Selected text:
Used-car Market Price Evaluation Based on Big Data - Project Proposal¶
Jiayu (Alice) Wu
This project aims to analyze how features of a used-car influence its market price and to predict the price by car features with data from on-line listing. The final product of the project is an on-line app where the users are provided market value estimation of a used-car given its features.
In this proposal, we firstly introduce the motivation and the objective for the project. Then, a dataset with 370000 observations of used-car listing on Ebay is introduced. In addition, some first-stage data cleaning and analysis is presented. Finally, the further extension based on the current progress is discussed.
Introduction¶
For a private buyer or seller who are new to the used-car market, a common confusion is about what to be expected. Therefore, this project attempts to provide a used-car evaluation service based on the on-line listing information, which has great potential in business application.
The objective of the project is to discuss the features of used-car with regard to its influence on the market price. Based on such analysis, a model for price prediction could be constructed in order to provide a real-time used-car evaluation service. The final product takes features (vehicle_type, brand, year_registration, power, gearbox, kilometer, etc.) of a used-car as input and output a prediction of price. Moreover, it should be capable of producing an interval prediction as price range, and it should be able to handle missing features so that the user can make a query even when they are not clear about certain feature. As a more ambitous attempt, a recommender system could be build such that we can not only evaluate the price, but also recommend features for car search by the potential buyers, based on the expected price and desired features.
The data used in the following analysis is rechieved from Kaggle (https://www.kaggle.com/orgesleka/used-cars-database/home). It contains 370000 raw observations of 20 features (29M) scrapted from used-car listing on Ebay-Kleinanzeigen(German). The high quantity and authencity makes this dataset useful for an exploratory analysis to verify the viability of this project. However, for the final product of this project, more recent data in USA should be scraped from web, which is not accomplished in the proposal stage due to the time limit.
In the following section, we are going to experiment with the dataset by data cleaning, visualization and xgboost regression, in order to reach an elementary understanding of each car feature and its influence on the market price.
Exploratory Analysis¶
Data Cleaning¶
Firstly, we load the raw data from kaggle, and import common packages for data presentation and visualization.
The raw data contains 371528 observations and 20 columns including the price and other information about the listing on-line.
As we are only interested in the features of the car itself, the irrelavant columns are dropped.

Dataset entries:

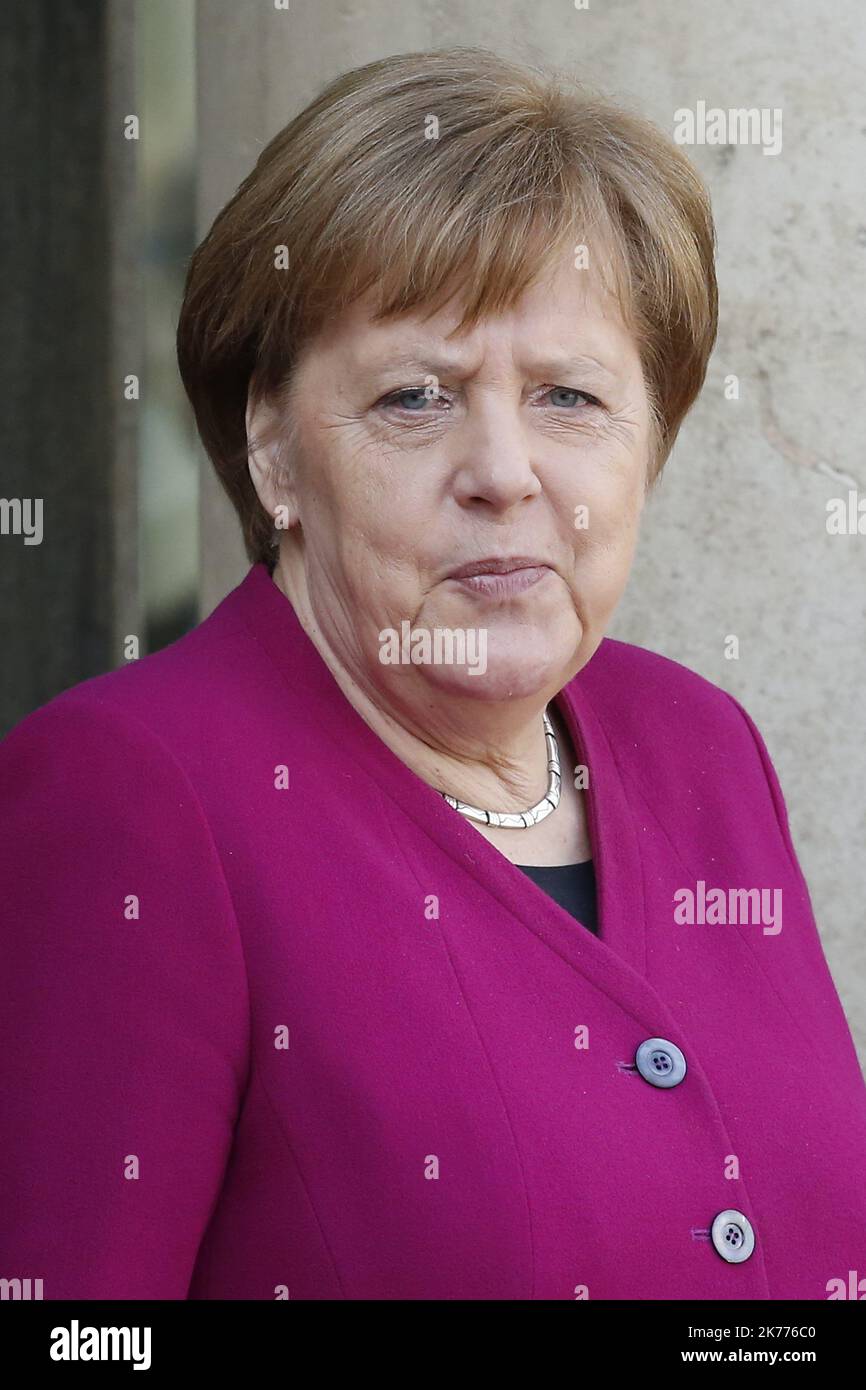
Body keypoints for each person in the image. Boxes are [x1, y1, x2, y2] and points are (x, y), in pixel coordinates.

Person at [2, 46, 865, 1300]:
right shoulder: (134, 794)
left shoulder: (699, 745)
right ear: (274, 451)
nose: (504, 470)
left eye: (570, 398)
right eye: (416, 396)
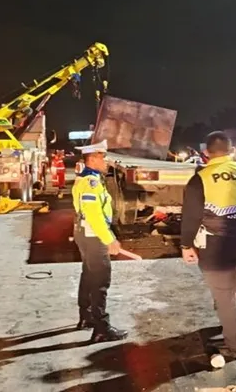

Exercises:
A: Translate this sentence from the used-car price proposal into Spanish: "The raw data contains 371528 observations and 20 columns including the price and other information about the listing on-line."
B: Answer these questions from the used-car price proposal, marking each answer to match:
(i) On which website were the used-car listings in the dataset posted?
(ii) What kind of regression is used to experiment with the dataset?
(iii) In which country should more recent data be scraped for the final product?
C: Reproduce word for word the passage of the used-car price proposal from "In this proposal, we" to "in business application.".
The records are separate material, apart from the used-car price proposal.

Answers in order:
A: Los datos sin procesar contienen 371528 observaciones y 20 columnas, incluidos el precio y otra información sobre el anuncio en línea.

B:
(i) Ebay-Kleinanzeigen (German).
(ii) Xgboost regression.
(iii) The USA.

C:
In this proposal, we firstly introduce the motivation and the objective for the project. Then, a dataset with 370000 observations of used-car listing on Ebay is introduced. In addition, some first-stage data cleaning and analysis is presented. Finally, the further extension based on the current progress is discussed.
Introduction¶
For a private buyer or seller who are new to the used-car market, a common confusion is about what to be expected. Therefore, this project attempts to provide a used-car evaluation service based on the on-line listing information, which has great potential in business application.